*EXERCISE INSTRUCTIONS*
Reproduce every one of the records below word for word, but leave the pictures out of your copy.

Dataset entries
::::::

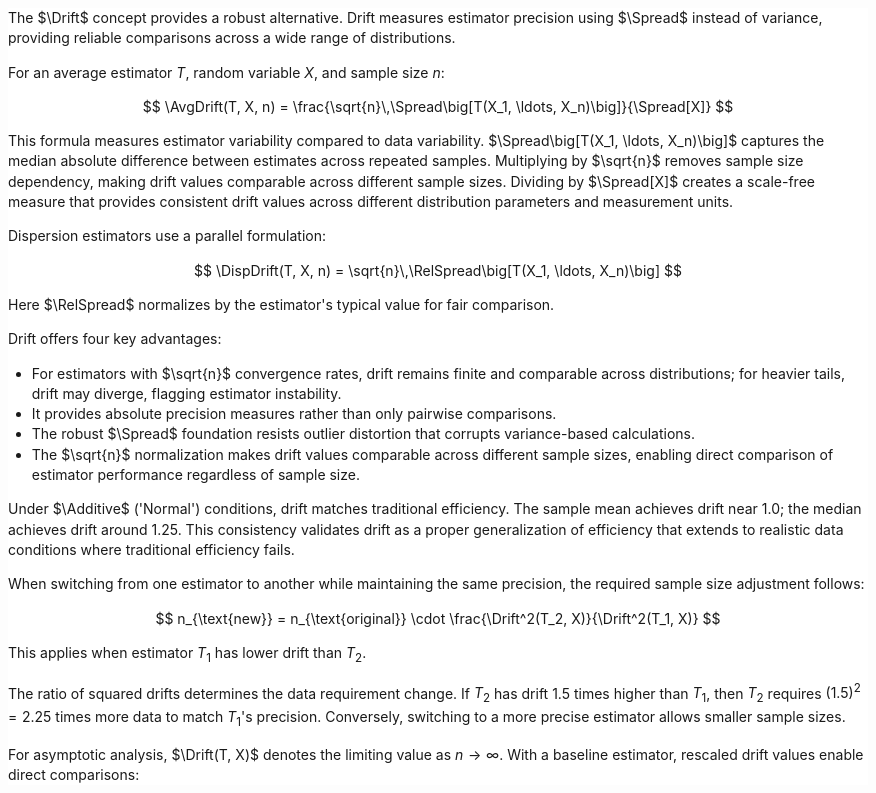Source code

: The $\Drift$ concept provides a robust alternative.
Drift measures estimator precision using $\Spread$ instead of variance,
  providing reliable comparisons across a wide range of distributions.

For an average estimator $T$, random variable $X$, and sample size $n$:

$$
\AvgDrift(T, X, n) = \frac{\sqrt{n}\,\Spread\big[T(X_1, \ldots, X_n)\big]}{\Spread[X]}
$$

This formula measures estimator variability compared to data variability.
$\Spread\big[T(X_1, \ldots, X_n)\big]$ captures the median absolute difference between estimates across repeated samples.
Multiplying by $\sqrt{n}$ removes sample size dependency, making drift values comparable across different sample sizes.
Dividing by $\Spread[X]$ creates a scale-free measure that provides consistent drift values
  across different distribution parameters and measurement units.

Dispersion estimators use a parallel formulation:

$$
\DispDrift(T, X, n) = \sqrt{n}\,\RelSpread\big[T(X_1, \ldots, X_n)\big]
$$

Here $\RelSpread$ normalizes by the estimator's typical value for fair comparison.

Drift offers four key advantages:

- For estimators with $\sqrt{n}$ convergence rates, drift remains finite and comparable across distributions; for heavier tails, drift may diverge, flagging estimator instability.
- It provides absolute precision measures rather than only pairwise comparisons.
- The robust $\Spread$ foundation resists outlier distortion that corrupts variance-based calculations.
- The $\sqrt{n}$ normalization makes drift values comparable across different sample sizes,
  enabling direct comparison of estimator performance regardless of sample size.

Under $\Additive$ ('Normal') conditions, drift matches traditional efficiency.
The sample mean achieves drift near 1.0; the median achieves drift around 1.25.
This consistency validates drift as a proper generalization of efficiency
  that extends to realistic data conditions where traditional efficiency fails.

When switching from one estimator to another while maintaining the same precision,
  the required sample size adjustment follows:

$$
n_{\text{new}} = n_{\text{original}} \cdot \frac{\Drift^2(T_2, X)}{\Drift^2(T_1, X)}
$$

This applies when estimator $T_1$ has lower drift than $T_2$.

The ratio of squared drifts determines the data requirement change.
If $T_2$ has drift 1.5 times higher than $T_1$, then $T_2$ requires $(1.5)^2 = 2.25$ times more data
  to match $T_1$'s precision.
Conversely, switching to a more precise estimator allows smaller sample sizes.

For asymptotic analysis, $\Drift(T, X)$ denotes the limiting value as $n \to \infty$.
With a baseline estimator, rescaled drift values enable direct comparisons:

::::::

*SOLVED PROBLEM*
Source code

: The $\Drift$ concept provides a robust alternative.
Drift measures estimator precision using $\Spread$ instead of variance,
  providing reliable comparisons across a wide range of distributions.

For an average estimator $T$, random variable $X$, and sample size $n$:

$$
\AvgDrift(T, X, n) = \frac{\sqrt{n}\,\Spread\big[T(X_1, \ldots, X_n)\big]}{\Spread[X]}
$$

This formula measures estimator variability compared to data variability.
$\Spread\big[T(X_1, \ldots, X_n)\big]$ captures the median absolute difference between estimates across repeated samples.
Multiplying by $\sqrt{n}$ removes sample size dependency, making drift values comparable across different sample sizes.
Dividing by $\Spread[X]$ creates a scale-free measure that provides consistent drift values
  across different distribution parameters and measurement units.

Dispersion estimators use a parallel formulation:

$$
\DispDrift(T, X, n) = \sqrt{n}\,\RelSpread\big[T(X_1, \ldots, X_n)\big]
$$

Here $\RelSpread$ normalizes by the estimator's typical value for fair comparison.

Drift offers four key advantages:

- For estimators with $\sqrt{n}$ convergence rates, drift remains finite and comparable across distributions; for heavier tails, drift may diverge, flagging estimator instability.
- It provides absolute precision measures rather than only pairwise comparisons.
- The robust $\Spread$ foundation resists outlier distortion that corrupts variance-based calculations.
- The $\sqrt{n}$ normalization makes drift values comparable across different sample sizes,
  enabling direct comparison of estimator performance regardless of sample size.

Under $\Additive$ ('Normal') conditions, drift matches traditional efficiency.
The sample mean achieves drift near 1.0; the median achieves drift around 1.25.
This consistency validates drift as a proper generalization of efficiency
  that extends to realistic data conditions where traditional efficiency fails.

When switching from one estimator to another while maintaining the same precision,
  the required sample size adjustment follows:

$$
n_{\text{new}} = n_{\text{original}} \cdot \frac{\Drift^2(T_2, X)}{\Drift^2(T_1, X)}
$$

This applies when estimator $T_1$ has lower drift than $T_2$.

The ratio of squared drifts determines the data requirement change.
If $T_2$ has drift 1.5 times higher than $T_1$, then $T_2$ requires $(1.5)^2 = 2.25$ times more data
  to match $T_1$'s precision.
Conversely, switching to a more precise estimator allows smaller sample sizes.

For asymptotic analysis, $\Drift(T, X)$ denotes the limiting value as $n \to \infty$.
With a baseline estimator, rescaled drift values enable direct comparisons:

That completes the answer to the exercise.